Defunct German newspaper

The Coburger Zeitung was a German-language daily newspaper servicing Coburg, Bavaria, Germany. It was first published in 1854, and then again from 1861 to 1935. Its issues were printed in Dornheim. It was described as being politically conservative. The newspaper ceased publication in 1935 after competition with the Coburger Nationalzeitung, a Nazi-affiliated newspaper. It and all other Coburg newspapers were either closed down or incorporated into that paper during the process of Gleichschaltung.

== History ==
The paper was first published in 1854, before ceasing. It began again in 1861. During its existence, the paper serviced the German city of Coburg. It was a daily newspaper, and its issues were printed in Dornheim. It was described as being politically conservative. Its description of itself was Vereinsorgan der Verbandes der landwirtschaftlichen Vereine für das Coburger Land. German historian and author Rudolph Genée was an editor of the paper from 1861 to 1864.

During the Weimar era, the paper functioned as a something of a mouthpiece for the German National People's Party; the paper was nationalist leaning, and after the signing of the Treaty of Versailles bemoaned it as "the crushing peace treaty". During the rise of the Nazi party in Germany, the paper enthusiastically reported on the nationalist atmosphere in Germany at the time and relevant events; it, with the Coburger Tageblatt (also center right) focused more on the cultural aspects and not the disorderly elements of the Nazi influence in Coburg, compared to socialist papers.

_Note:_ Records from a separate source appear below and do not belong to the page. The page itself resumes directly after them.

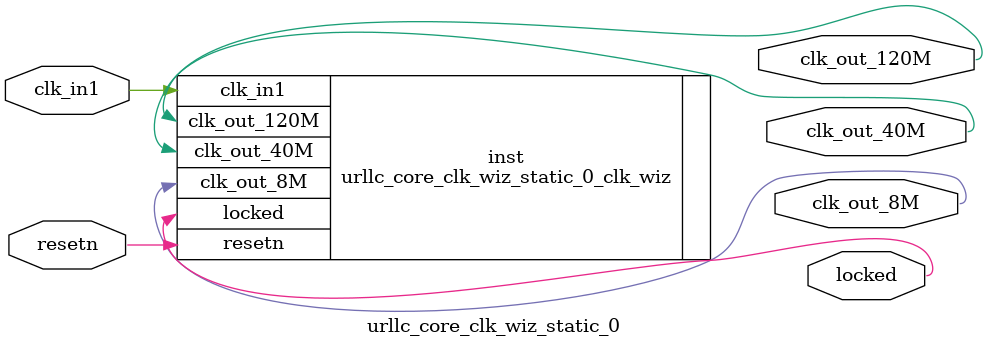
<source format=v>


`timescale 1ps/1ps

(* CORE_GENERATION_INFO = "urllc_core_clk_wiz_static_0,clk_wiz_v6_0_8_0_0,{component_name=urllc_core_clk_wiz_static_0,use_phase_alignment=true,use_min_o_jitter=false,use_max_i_jitter=false,use_dyn_phase_shift=false,use_inclk_switchover=false,use_dyn_reconfig=false,enable_axi=0,feedback_source=FDBK_AUTO,PRIMITIVE=PLL,num_out_clk=3,clkin1_period=10.000,clkin2_period=10.000,use_power_down=false,use_reset=true,use_locked=true,use_inclk_stopped=false,feedback_type=SINGLE,CLOCK_MGR_TYPE=NA,manual_override=false}" *)

module urllc_core_clk_wiz_static_0 
 (
  // Clock out ports
  output        clk_out_8M,
  output        clk_out_40M,
  output        clk_out_120M,
  // Status and control signals
  input         resetn,
  output        locked,
 // Clock in ports
  input         clk_in1
 );

  urllc_core_clk_wiz_static_0_clk_wiz inst
  (
  // Clock out ports  
  .clk_out_8M(clk_out_8M),
  .clk_out_40M(clk_out_40M),
  .clk_out_120M(clk_out_120M),
  // Status and control signals               
  .resetn(resetn), 
  .locked(locked),
 // Clock in ports
  .clk_in1(clk_in1)
  );

endmodule

</source>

In 1924, the Völkische Block (an alliance of several right leaning nationalist groups) announced its political aims in the paper, declaring their desire for the removal of civil rights from Jews and decrying miscegenation. The newspaper ceased publication in 1935 after competition with the Coburger Nationalzeitung, a newspaper affiliated with the Gau Bayreuth. It and all other Coburg newspapers were either closed down or incorporated into the Coburger Nationalzeitung during the process of Gleichschaltung.